W09 - Further Understanding Merchant Operations

This week I closely reread Old Wang’s presentation from last year on STP and the 4P theory. The 4Ps have long been a classic framework in traditional business, especially in retail and fast-moving consumer goods. With the internet disrupting industries and radically changing structures like pricing and costs, many have argued that the 4P framework is obsolete. Old Wang’s talk serves as a corrective: as long as the essence of commerce remains, the 4Ps retain their validity because their level of abstraction is sufficiently high.

This gave me a fresh perspective for reassessing merchants’ business landscapes. This year we significantly adjusted our business direction, prioritizing the platform’s service role. From the platform perspective, consider the relationship between the business unit, the merchant service platform, and partners (financial and non-financial). The merchant service platform supplies products and services to the business unit; the business unit supplies traffic to the merchant service platform.

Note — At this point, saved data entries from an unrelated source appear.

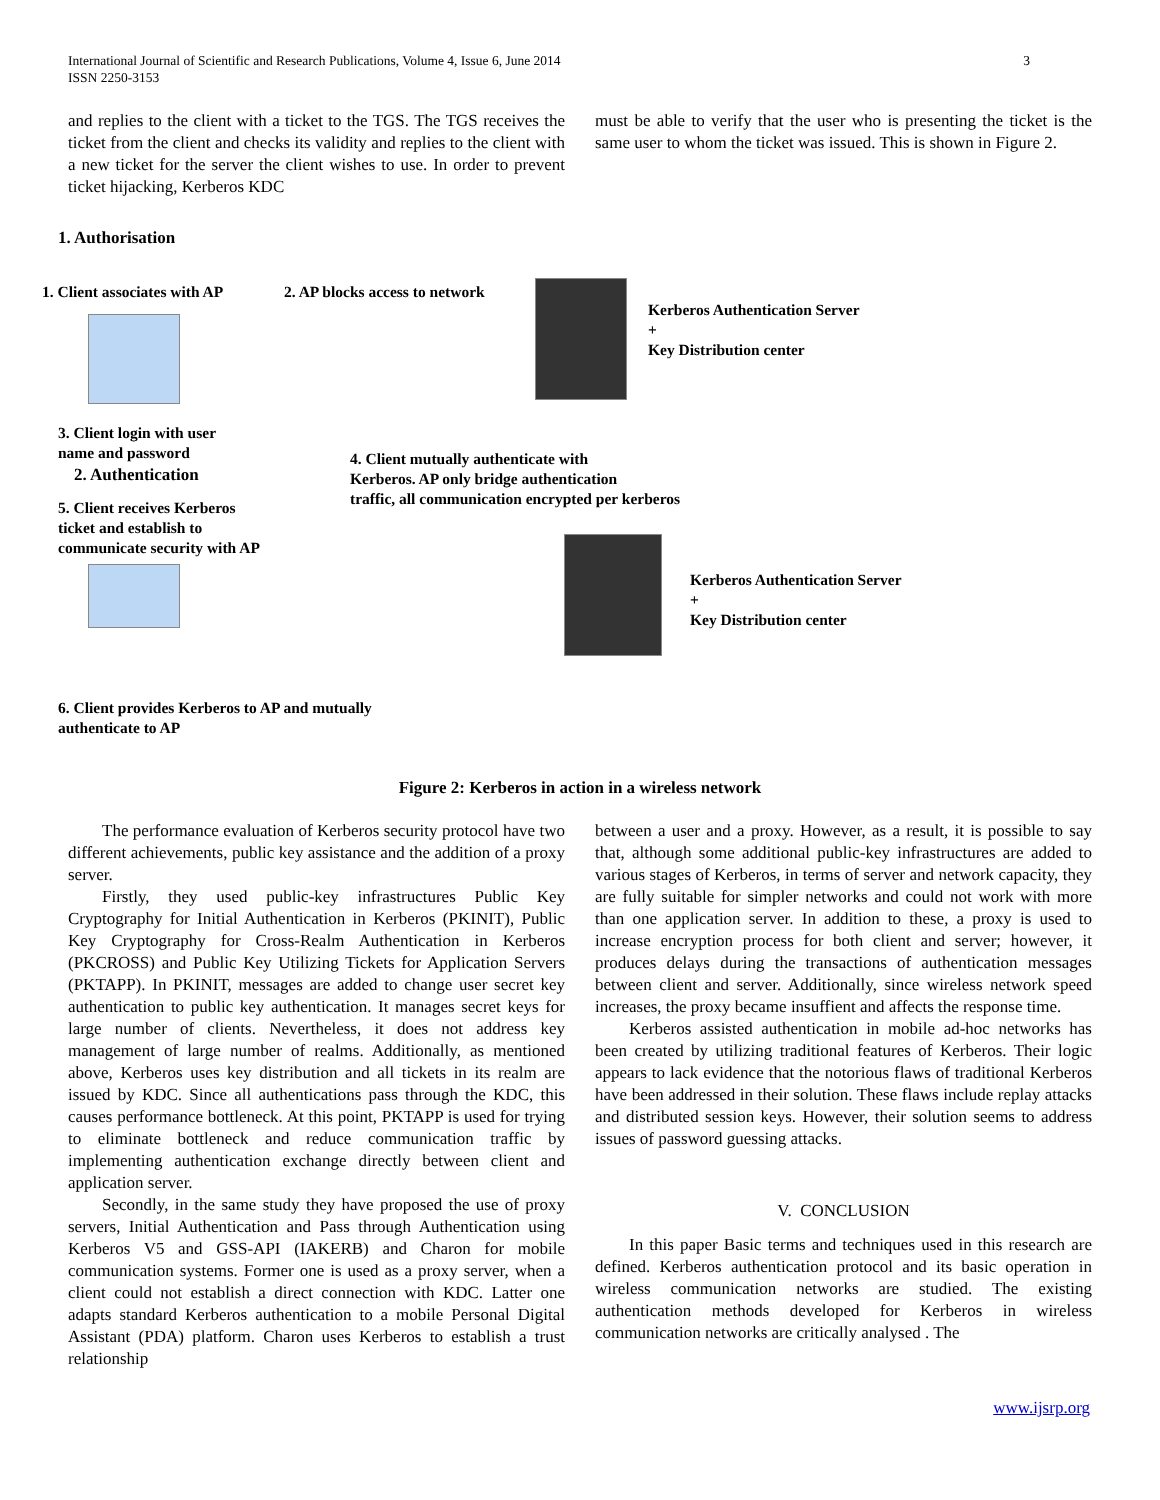International Journal of Scientific and Research Publications, Volume 4, Issue 6, June 2014
ISSN 2250-3153
3
and replies to the client with a ticket to the TGS. The TGS receives the ticket from the client and checks its validity and replies to the client with a new ticket for the server the client wishes to use. In order to prevent ticket hijacking, Kerberos KDC
must be able to verify that the user who is presenting the ticket is the same user to whom the ticket was issued. This is shown in Figure 2.
1. Authorisation
1. Client associates with AP 2. AP blocks access to network
Kerberos Authentication Server
+
Key Distribution center
3. Client login with user
name and password
2. Authentication
4. Client mutually authenticate with
Kerberos. AP only bridge authentication
traffic, all communication encrypted per kerberos
5. Client receives Kerberos
ticket and establish to
communicate security with AP
Kerberos Authentication Server
+
Key Distribution center
6. Client provides Kerberos to AP and mutually
authenticate to AP
Figure 2: Kerberos in action in a wireless network
The performance evaluation of Kerberos security protocol have two different achievements, public key assistance and the addition of a proxy server.
Firstly, they used public-key infrastructures Public Key Cryptography for Initial Authentication in Kerberos (PKINIT), Public Key Cryptography for Cross-Realm Authentication in Kerberos (PKCROSS) and Public Key Utilizing Tickets for Application Servers (PKTAPP). In PKINIT, messages are added to change user secret key authentication to public key authentication. It manages secret keys for large number of clients. Nevertheless, it does not address key management of large number of realms. Additionally, as mentioned above, Kerberos uses key distribution and all tickets in its realm are issued by KDC. Since all authentications pass through the KDC, this causes performance bottleneck. At this point, PKTAPP is used for trying to eliminate bottleneck and reduce communication traffic by implementing authentication exchange directly between client and application server.
Secondly, in the same study they have proposed the use of proxy servers, Initial Authentication and Pass through Authentication using Kerberos V5 and GSS-API (IAKERB) and Charon for mobile communication systems. Former one is used as a proxy server, when a client could not establish a direct connection with KDC. Latter one adapts standard Kerberos authentication to a mobile Personal Digital Assistant (PDA) platform. Charon uses Kerberos to establish a trust relationship
between a user and a proxy. However, as a result, it is possible to say that, although some additional public-key infrastructures are added to various stages of Kerberos, in terms of server and network capacity, they are fully suitable for simpler networks and could not work with more than one application server. In addition to these, a proxy is used to increase encryption process for both client and server; however, it produces delays during the transactions of authentication messages between client and server. Additionally, since wireless network speed increases, the proxy became insuffient and affects the response time.
Kerberos assisted authentication in mobile ad-hoc networks has been created by utilizing traditional features of Kerberos. Their logic appears to lack evidence that the notorious flaws of traditional Kerberos have been addressed in their solution. These flaws include replay attacks and distributed session keys. However, their solution seems to address issues of password guessing attacks.
V. CONCLUSION
In this paper Basic terms and techniques used in this research are defined. Kerberos authentication protocol and its basic operation in wireless communication networks are studied. The existing authentication methods developed for Kerberos in wireless communication networks are critically analysed . The
www.ijsrp.org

The merchant service platform provides channels to partners; partners provide solutions to the merchant service platform—for example, how business loans are implemented in scenarios like monthly business payments or same-day withdrawals. Thus the merchant service platform has both a product role as a service provider and a channel role as a gateway. When building products we must consider our own 4Ps; when building channels we must consider others’ 4Ps. For instance, as a channel for a business loan product, the merchant service platform must assess how much our traffic overlaps with the borrower segment the lender actually targets, since that segment is determined by the lender’s funding costs and risk controls.